A sharia como fonte única do direito constitucional

Publicado na Coluna Semanal do Dr. Noronha a convite do sítio “Última Instância – Revista Jurídica”, São Paulo, Brasil, 16 de fevereiro de 2005.

LONDRES – As eleições havidas recentemente no Iraque padeceram de sérios vícios de legitimidade. Contudo, para desapontamento das potências responsáveis pela ocupação ilegal do país, face ao direito internacional, seu resultado indica uma vitória expressiva das forças fundamentalistas xiitas lideradas pelo aiatolá Ali Al Sistani. Esse líder político e religioso, tendo proclamado sua vitória eleitoral, anunciou o seu desejo de que a assembléia constituinte iraquiana promulgue uma constituição tendo como fonte única a sharia.

O direito islâmico é o terceiro maior sistema jurídico existente no mundo, após o direito positivo de tradição latina, que hoje tem raízes até mesmo na China e no Japão, e o direito comum inglês, que prevalece na comunidade britânica e nos Estados Unidos da América. Mais de quarenta países hoje em dia inspiram total ou parcialmente suas leis na religião muçulmana, dentre eles a Indonésia, a Malásia, a Nigéria, o Egito, a Turquia, o Irã, o Paquistão, Bangladesh, a Arábia Saudita, a Bósnia e a Albânia.

As fontes da sharia (o caminho a seguir) são, em primeiro lugar, o Corão, o livro sagrado dos muçulmanos, o qual traz cerca de 600 versículos de temas jurídicos num universo total de 6.237. Depois vem a suna (tradição), coletânea de preceitos de caráter obrigatório extraídos da prática do Profeta Maomé, seguida pelos hadith, normas de comportamento ditadas pela tradição sacra, cujo número correto é incerto, variando de 8 a 300 mil.
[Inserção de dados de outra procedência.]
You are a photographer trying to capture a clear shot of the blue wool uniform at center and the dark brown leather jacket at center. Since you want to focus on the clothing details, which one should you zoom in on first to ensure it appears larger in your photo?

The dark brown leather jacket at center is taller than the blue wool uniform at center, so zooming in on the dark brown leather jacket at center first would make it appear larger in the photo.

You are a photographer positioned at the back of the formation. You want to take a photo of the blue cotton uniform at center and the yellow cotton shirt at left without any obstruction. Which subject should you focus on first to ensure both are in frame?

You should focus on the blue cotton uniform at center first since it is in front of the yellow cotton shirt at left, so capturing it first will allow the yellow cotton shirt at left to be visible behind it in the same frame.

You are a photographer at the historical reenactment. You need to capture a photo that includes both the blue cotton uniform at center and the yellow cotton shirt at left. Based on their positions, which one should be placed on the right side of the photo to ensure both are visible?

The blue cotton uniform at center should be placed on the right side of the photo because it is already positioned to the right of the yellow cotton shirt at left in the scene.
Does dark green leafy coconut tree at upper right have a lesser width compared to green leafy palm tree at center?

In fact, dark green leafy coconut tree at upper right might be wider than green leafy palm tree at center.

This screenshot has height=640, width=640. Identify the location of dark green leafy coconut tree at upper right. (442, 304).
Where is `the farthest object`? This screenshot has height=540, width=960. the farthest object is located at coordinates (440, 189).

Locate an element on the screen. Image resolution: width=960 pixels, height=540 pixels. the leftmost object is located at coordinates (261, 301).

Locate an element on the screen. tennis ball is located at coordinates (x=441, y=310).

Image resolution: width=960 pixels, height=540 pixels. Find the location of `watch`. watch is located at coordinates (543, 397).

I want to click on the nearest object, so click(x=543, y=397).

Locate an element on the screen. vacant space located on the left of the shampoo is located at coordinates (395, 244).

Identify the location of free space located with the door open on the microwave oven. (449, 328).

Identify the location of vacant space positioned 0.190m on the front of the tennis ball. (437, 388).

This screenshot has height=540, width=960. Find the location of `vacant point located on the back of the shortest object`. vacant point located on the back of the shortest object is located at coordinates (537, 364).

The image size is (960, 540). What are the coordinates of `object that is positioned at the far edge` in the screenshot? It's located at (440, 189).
Devido aos vínculos freqüentemente bastante próximos entre os delitos e os pecados, conforme definidos pelo Corão, muitas vezes o discernimento clara entre ambos resulta de difícil empreitada. Essas normas penais coexistem com outras de natureza diversa, como as tributárias por exemplo, que se originam em quase sua totalidade em fontes diversas do livro sagrado, tais quais os decretos do soberano (qanun).
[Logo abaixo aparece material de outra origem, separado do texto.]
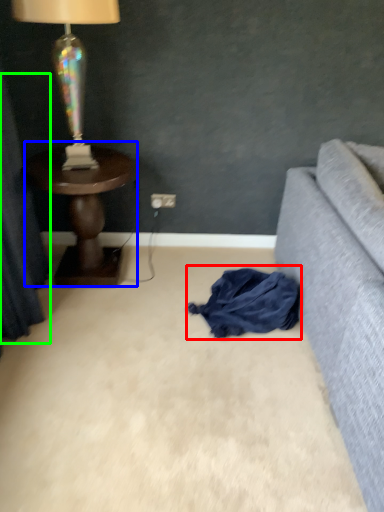
Question: Which is nearer to the clothing (highlighted by a red box)? table (highlighted by a blue box) or curtain (highlighted by a green box).

Choices:
 (A) table
 (B) curtain

Answer: (A)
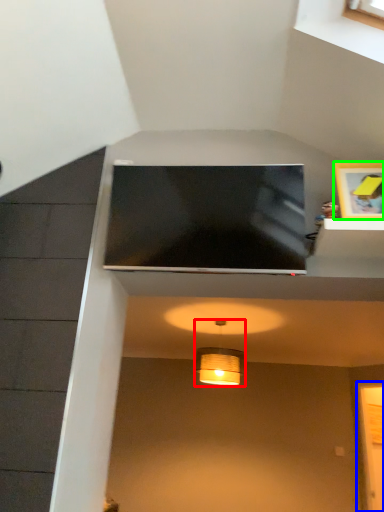
Question: Estimate the real-world distances between objects in this image. Which object is farther from lamp (highlighted by a red box), glass door (highlighted by a blue box) or picture frame (highlighted by a green box)?

Choices:
 (A) glass door
 (B) picture frame

Answer: (B)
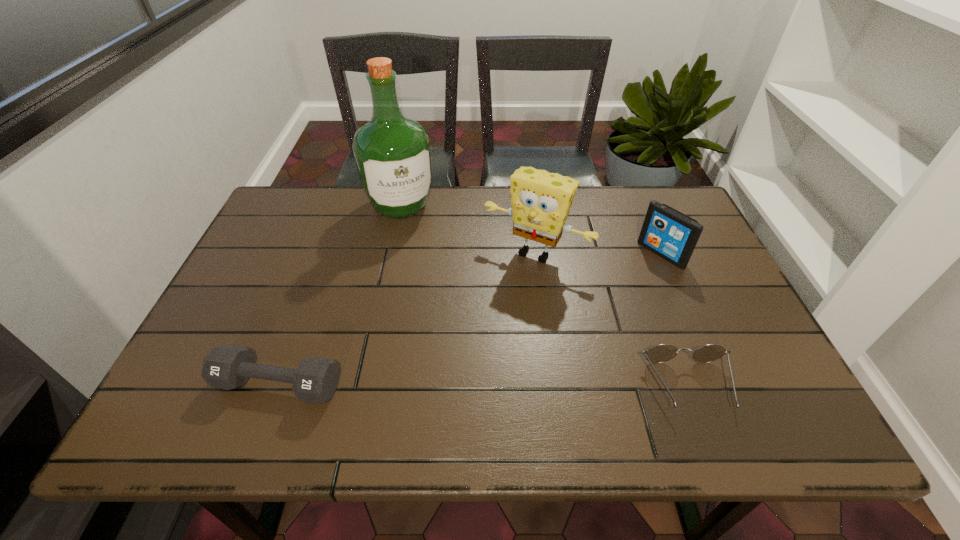
At what (x,y) coordinates should I click in order to perform the action: click on object that is the second closest to the second tallest object. Please return your answer as a coordinate pair (x, y). Looking at the image, I should click on (392, 153).

Identify the location of vacant area in the image that satisfies the following two spatial constraints: 1. on the back side of the third object from right to left; 2. on the left side of the dumbbell. (326, 253).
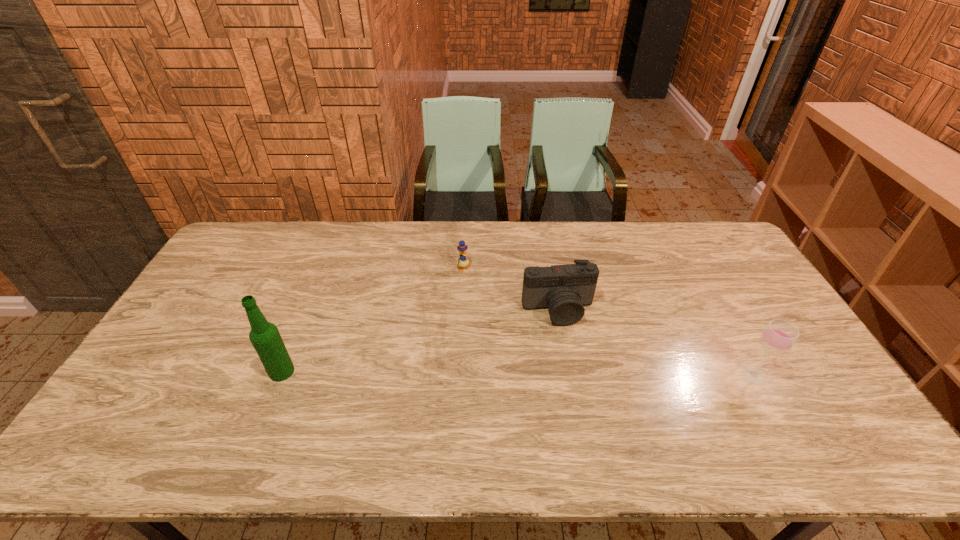
Where is `the tallest object`? the tallest object is located at coordinates (264, 336).

Where is `beer bottle`? This screenshot has height=540, width=960. beer bottle is located at coordinates (264, 336).

Find the location of a particular element. Image resolution: width=960 pixels, height=540 pixels. wineglass is located at coordinates (778, 337).

You are a GUI agent. You are given a task and a screenshot of the screen. Output one action in this format:
    pyautogui.click(x=<x>, y=<y>)
    Task: Click on the rightmost object
    
    Given the screenshot: What is the action you would take?
    pyautogui.click(x=778, y=337)

The height and width of the screenshot is (540, 960). I want to click on duckling, so click(x=462, y=248).

Where is `the shortest object`? the shortest object is located at coordinates (462, 248).

At what (x,y) coordinates should I click in order to perform the action: click on camera. Please return your answer as a coordinate pair (x, y). The image size is (960, 540). Looking at the image, I should click on (562, 289).

You are a GUI agent. You are given a task and a screenshot of the screen. Output one action in this format:
    pyautogui.click(x=<x>, y=<y>)
    Task: Click on the second shortest object
    
    Given the screenshot: What is the action you would take?
    pyautogui.click(x=562, y=289)

You are a GUI agent. You are given a task and a screenshot of the screen. Output one action in this format:
    pyautogui.click(x=<x>, y=<y>)
    Task: Click on the vacant area located on the label of the beer bottle
    The image size is (960, 540).
    Given the screenshot: What is the action you would take?
    pyautogui.click(x=171, y=372)

Locate an element on the screen. The image size is (960, 540). vacant space positioned on the label of the beer bottle is located at coordinates (153, 372).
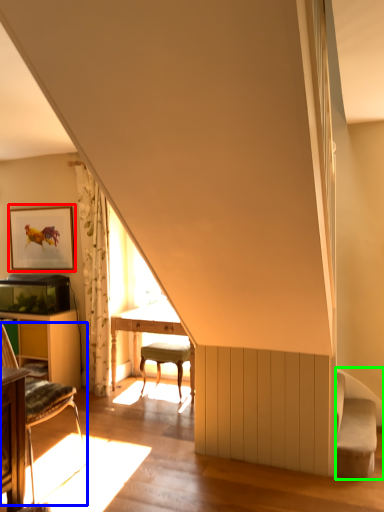
Question: Considering the real-world distances, which object is farthest from picture frame (highlighted by a red box)? chair (highlighted by a blue box) or swivel chair (highlighted by a green box)?

Choices:
 (A) chair
 (B) swivel chair

Answer: (B)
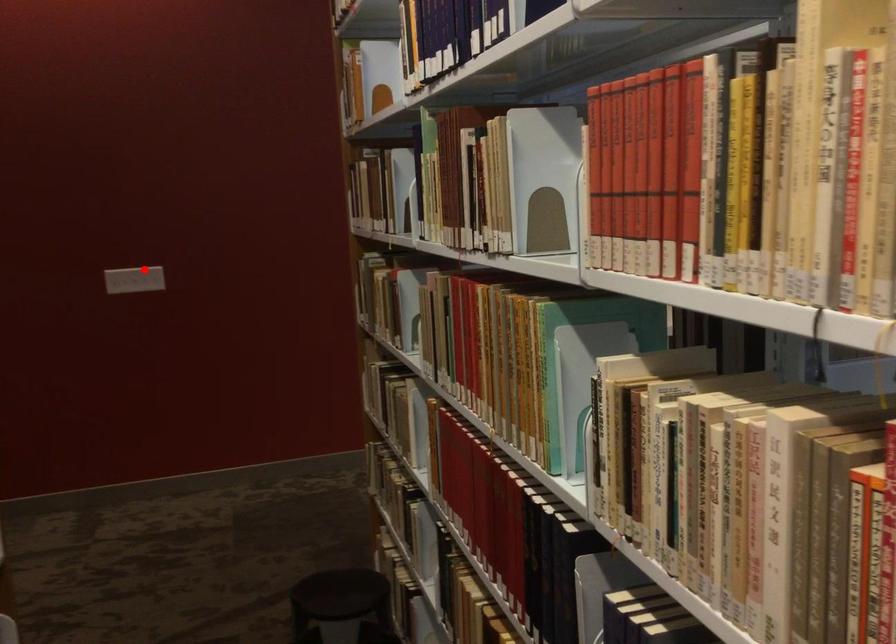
A questão da confusão entre os pecados e os delitos é ainda mais complexa ao se considerar que, à semelhança do Cristianismo e ao contrário do Judaísmo, o Islão admite a existência do céu e do inferno.

De acordo com a lei islâmica, os pecados ou delitos são divisíveis em três categorias básicas. A primeira, os hudud, compreende inter alia a apostasia e o adultério, puníveis com a flagelação ou a lapidação. A segunda categoria compreende os qisas, ou delitos de sangue, puníveis com a lei de talião, a indenização ou o cárcere. Em alguns países onde prevalece a ortodoxia, como na Arábia Saudita, há a pena capital, por decapitação pública. Noutros mais liberais, como na Turquia, foi abolida a pena de morte.

Na terceira categoria, os tazir, situam-se os delitos ou pecados mais leves, como o furto, a sodomia, o consumo de bebidas alcoólicas, o falso testemunho e a desobediência aos pais ou ao marido. Esses últimos são puníveis à ampla discrição do magistrado, de forma mais branda ou mais severa, dependendo do caso, da jurisdição e da natureza idiossincrática do julgador.

Por outro lado, o papel dos magistrados confunde-se com aquele dos líderes religiosos, uma agravante da simbiose entre Estado e Igreja. Devido às diversas correntes teológicas de interpretação da sharia, ocorrem com freqüência divergências jurisprudenciais decorrentes de visões religiosas distintas, vindas por exemplo de intérpretes conservadores ou reformadores. Tais magistrados ou líderes religiosos podem ainda sponte própria proclamar fatwas, éditos religiosos decretados de acordo com a lei islâmica.

De um modo geral, os direitos das mulheres, nos regimes de inspiração islâmica não têm correspondência com aqueles decorrentes dos ordenamentos jurídicos existentes nas sociedades ocidentais contemporâneas. Quanto mais ortodoxo o regime, menores serão os direitos das mulheres, vistas elas nesses casos como simples complementos da vida dos homens.

Por sua vez, a sharia veda a usura e o anatocismo. Isso não impede, todavia, a prática bancária. Um empréstimo com hipoteca, por exemplo, é feito mediante a compra desagiada do imóvel, com cláusula de retrovenda a tempo certo. Menciono, por último, correndo o risco de dar uma idéia de tributação adicional às vorazes autoridades fiscais brasileiras, a taxa a ser paga pelas mulheres (e destinada a fins caritativos) quando não usam suas jóias.